VIDÉO – Plongé depuis plusieurs semaines dans une grave crise gouvernementale, Charles Michel a été contraint de proposer sa démission mardi soir. À ce stade, le roi Philippe tient sa décision «en suspens».
Le pacte pour les migrations de l’Onu, qu’a soutenu la Commission européenne, a fait une victime parmi les Vingt-huit: Charles Michel. Au terme d’un bras de fer de plusieurs semaines et d’une après-midi au cours de laquelle il avait appelé à former une «coalition de bonne volonté», le premier ministre belge a fini par jeter l’éponge. «Mon appel n’a pas été entendu. Je prends donc la décision de présenter ma démission et mon intention est de me rendre chez le roi immédiatement», a déclaré Charles Michel depuis le Parlement.Plus tard, après une entrevue d’une petite heure avec le roi Philippe, celui-ci faisait diffuser un communiqué dans lequel il annonçait tenir «sa décision en suspens». À ce stade, la démission de Charles Michel n’est donc ni acceptée, ni refusée. Le roi Philippe, qui souhaite se donner le temps, consultera les chefs de partis à compter de ce mercredi matin. Il pourrait être tenté de maintenir Charles Michel à la tête d’un gouvernement chargé d’expédier les affaires courantes. En effet, les prochaines élections législatives belges sont programmées pour le 26 mai 2019, dans cinq mois donc.

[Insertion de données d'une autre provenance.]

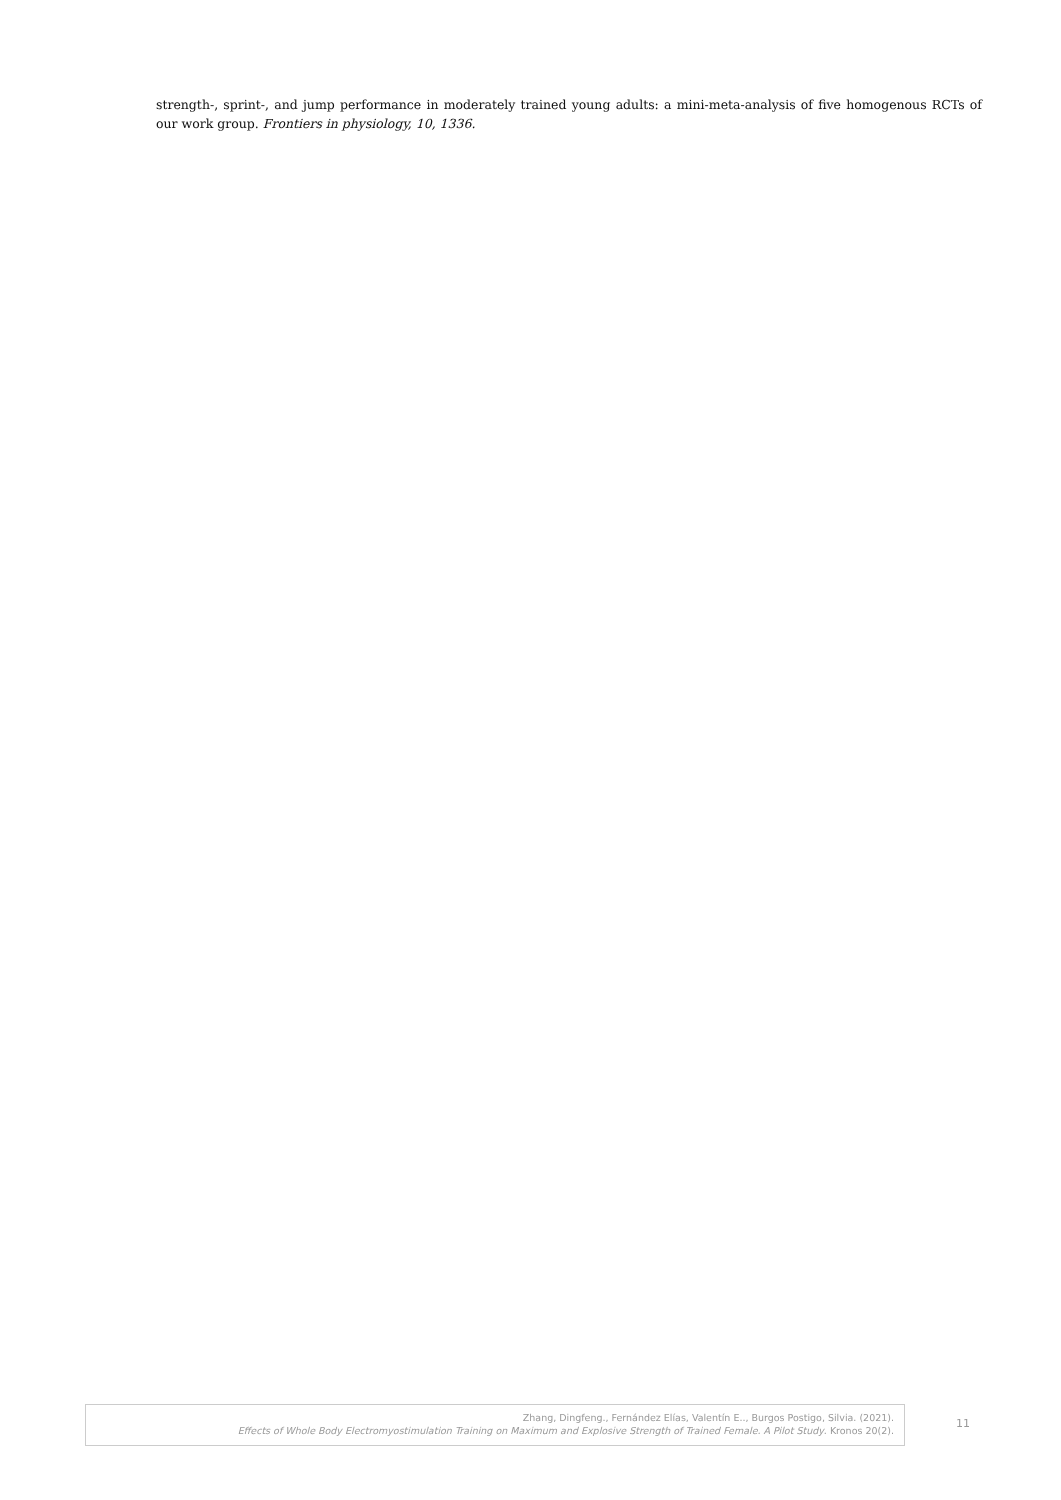strength-, sprint-, and jump performance in moderately trained young adults: a mini-meta-analysis of five homogenous RCTs of our work group. Frontiers in physiology, 10, 1336.
Zhang, Dingfeng., Fernández Elías, Valentín E.., Burgos Postigo, Silvia. (2021).
Effects of Whole Body Electromyostimulation Training on Maximum and Explosive Strength of Trained Female. A Pilot Study. Kronos 20(2).
11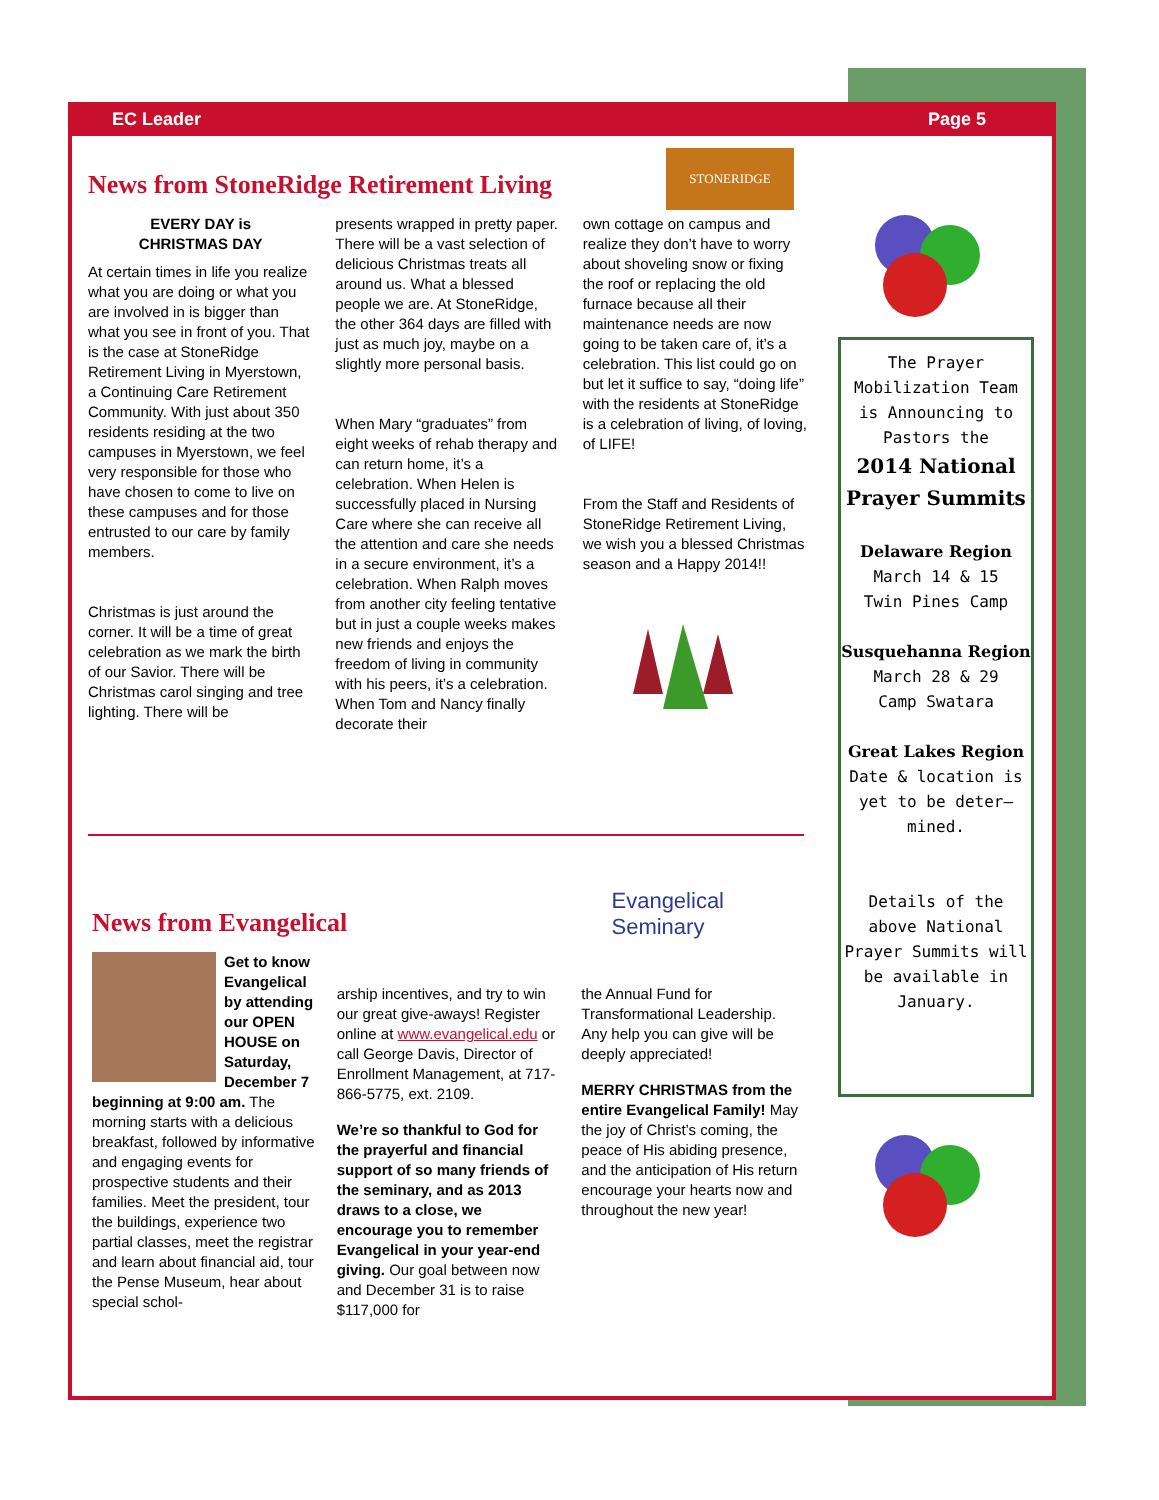EC Leader Page 5
STONERIDGE
News from StoneRidge Retirement Living
EVERY DAY is
CHRISTMAS DAY
At certain times in life you realize what you are doing or what you are involved in is bigger than what you see in front of you. That is the case at StoneRidge Retirement Living in Myerstown, a Continuing Care Retirement Community. With just about 350 residents residing at the two campuses in Myerstown, we feel very responsible for those who have chosen to come to live on these campuses and for those entrusted to our care by family members.
Christmas is just around the corner. It will be a time of great celebration as we mark the birth of our Savior. There will be Christmas carol singing and tree lighting. There will be
presents wrapped in pretty paper. There will be a vast selection of delicious Christmas treats all around us. What a blessed people we are. At StoneRidge, the other 364 days are filled with just as much joy, maybe on a slightly more personal basis.
When Mary “graduates” from eight weeks of rehab therapy and can return home, it’s a celebration. When Helen is successfully placed in Nursing Care where she can receive all the attention and care she needs in a secure environment, it’s a celebration. When Ralph moves from another city feeling tentative but in just a couple weeks makes new friends and enjoys the freedom of living in community with his peers, it’s a celebration. When Tom and Nancy finally decorate their
own cottage on campus and realize they don’t have to worry about shoveling snow or fixing the roof or replacing the old furnace because all their maintenance needs are now going to be taken care of, it’s a celebration. This list could go on but let it suffice to say, “doing life” with the residents at StoneRidge is a celebration of living, of loving, of LIFE!
From the Staff and Residents of StoneRidge Retirement Living, we wish you a blessed Christmas season and a Happy 2014!!
News from Evangelical
Evangelical
Seminary
Get to know Evangelical by attending our OPEN HOUSE on Saturday, December 7 beginning at 9:00 am. The morning starts with a delicious breakfast, followed by informative and engaging events for prospective students and their families. Meet the president, tour the buildings, experience two partial classes, meet the registrar and learn about financial aid, tour the Pense Museum, hear about special schol-
arship incentives, and try to win our great give-aways! Register online at www.evangelical.edu or call George Davis, Director of Enrollment Management, at 717-866-5775, ext. 2109.
We’re so thankful to God for the prayerful and financial support of so many friends of the seminary, and as 2013 draws to a close, we encourage you to remember Evangelical in your year-end giving. Our goal between now and December 31 is to raise $117,000 for
the Annual Fund for Transformational Leadership. Any help you can give will be deeply appreciated!
MERRY CHRISTMAS from the entire Evangelical Family! May the joy of Christ’s coming, the peace of His abiding presence, and the anticipation of His return encourage your hearts now and throughout the new year!
The Prayer Mobilization Team is Announcing to Pastors the
2014 National Prayer Summits
Delaware Region
March 14 & 15
Twin Pines Camp
Susquehanna Region
March 28 & 29
Camp Swatara
Great Lakes Region
Date & location is yet to be deter–mined.
Details of the above National Prayer Summits will be available in January.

Une coalition très affaiblie

Si la Belgique traverse cette énième crise, c’est en raison des oppositions autour du pacte pour les migrations de l’Onu et du changement de pied des nationalistes flamands de la N-VA. Des oppositions qui ont donné lieu dimanche à une importante manifestation à Bruxelles à l’appel de l’extrême droite et à de violents débordements autour de la Commission européenne.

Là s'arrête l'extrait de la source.